PAGE TEXT.

----

Favreau & Co. Welcome Audiences to the ‘Jungle’
(l-r) Mowgli (Neel Sethi) and Raksha (voiced by Lupita Nyong'o) in THE JUNGLE BOOK. ©2015 Disney Enterprises, Inc. All Rights Reserved.

(l-r) Mowgli (Neel Sethi) and Raksha (voiced by Lupita Nyong’o) in THE JUNGLE BOOK. ©2015 Disney Enterprises, Inc. All Rights Reserved.

By ANGELA DAWSON

Front Row Features

HOLLYWOOD—The exotic adventure stories of 19th century author Rudyard Kipling are revisited in Jon Favreau’s imaginatively shot live-action/CGI hybrid “The Jungle Book,” which also hearkens to Disney’s 1967 animated musical classic.

It tells the tale of Mowgli, an orphaned man cub raised by wolves, who makes his home in the jungle in harmony with the other animals. Having learned survival skills from his wolf pack family led by surrogate parents Akila and Raksha, as well as other friendly creatures in the lush tropical realm, he also has the innate human intelligence to construct practical tools to fix or construct whatever he needs at any given moment. Mowgli has only one real enemy in the jungle, a vengeful tiger named Shere Khan, and in order to protect his wolf family, he realizes he must leave and go to the man village. Along his journey, Mowgli meets new friends and foes.

The film stars 12-year-old New York-born newcomer Neel Sethi as Mowgli, supported by an A-list team of voice talent including Oscar winner Ben Kingsley as Bagheera the protective panther, Oscar nominee Bill Murray as the fun-loving “bare necessities” bear Baloo, Idris Elba as the man-hating tiger Shere Khan, Oscar winner Christopher Walken as the Kong-size fire-craving orangutan King Louie, Lupita Nyong’o as loving wolf mom Raksha and Emmy nominee Giancarlo Esposito as steadfast wolf dad Akela.

----

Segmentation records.
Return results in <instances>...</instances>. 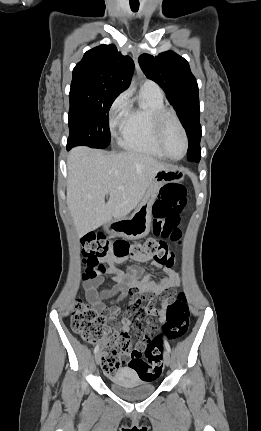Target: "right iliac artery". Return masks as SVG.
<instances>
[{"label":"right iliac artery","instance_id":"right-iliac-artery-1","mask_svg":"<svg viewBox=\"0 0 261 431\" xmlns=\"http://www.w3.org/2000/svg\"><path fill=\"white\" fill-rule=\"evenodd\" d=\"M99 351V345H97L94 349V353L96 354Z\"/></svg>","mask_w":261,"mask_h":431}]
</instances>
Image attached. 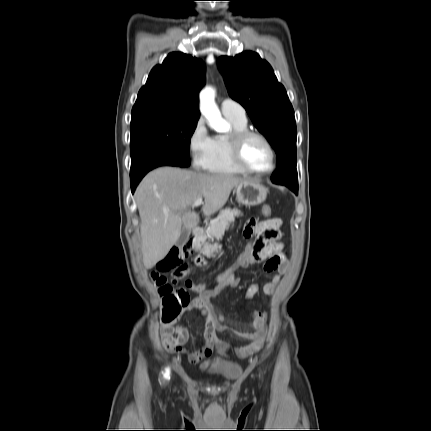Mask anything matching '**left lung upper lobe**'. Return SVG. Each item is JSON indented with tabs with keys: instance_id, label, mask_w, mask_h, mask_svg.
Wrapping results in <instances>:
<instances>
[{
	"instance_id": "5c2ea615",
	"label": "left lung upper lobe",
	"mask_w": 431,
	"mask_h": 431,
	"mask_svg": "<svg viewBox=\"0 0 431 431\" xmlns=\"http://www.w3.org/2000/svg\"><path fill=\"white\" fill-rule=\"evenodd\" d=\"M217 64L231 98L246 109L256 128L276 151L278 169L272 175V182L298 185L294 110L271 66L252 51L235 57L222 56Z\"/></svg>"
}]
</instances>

----

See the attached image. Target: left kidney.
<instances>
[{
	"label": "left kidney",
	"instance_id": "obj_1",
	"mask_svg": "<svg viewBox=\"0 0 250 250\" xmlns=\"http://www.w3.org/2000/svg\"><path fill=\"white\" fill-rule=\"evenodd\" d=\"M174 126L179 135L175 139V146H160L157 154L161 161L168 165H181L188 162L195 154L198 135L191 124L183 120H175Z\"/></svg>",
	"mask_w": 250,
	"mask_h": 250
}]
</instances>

----

PROBLEM SET.
- a) Reproduce the part of the Jungle Book article that begins at the words "(l-r) Mowgli (Neel Sethi) and Raksha (voiced by Lupita Nyong’o)" and stops after "animated musical classic.".
- b) Say whether each statement agrees with the Jungle Book article, answering yes or no and quoting the deciding words: (i) Neel Sethi was born in New York; (ii) Bill Murray voices the panther Bagheera; (iii) Mowgli's one real enemy in the jungle is a tiger.
Work only from the Jungle Book article.

SOLUTIONS.
- a)
(l-r) Mowgli (Neel Sethi) and Raksha (voiced by Lupita Nyong’o) in THE JUNGLE BOOK. ©2015 Disney Enterprises, Inc. All Rights Reserved.

By ANGELA DAWSON

Front Row Features

HOLLYWOOD—The exotic adventure stories of 19th century author Rudyard Kipling are revisited in Jon Favreau’s imaginatively shot live-action/CGI hybrid “The Jungle Book,” which also hearkens to Disney’s 1967 animated musical classic.

- b)
(i) Yes: "12-year-old New York-born newcomer Neel Sethi as Mowgli"
(ii) No: "Oscar winner Ben Kingsley as Bagheera the protective panther"
(iii) Yes: "Mowgli has only one real enemy in the jungle, a vengeful tiger named Shere Khan"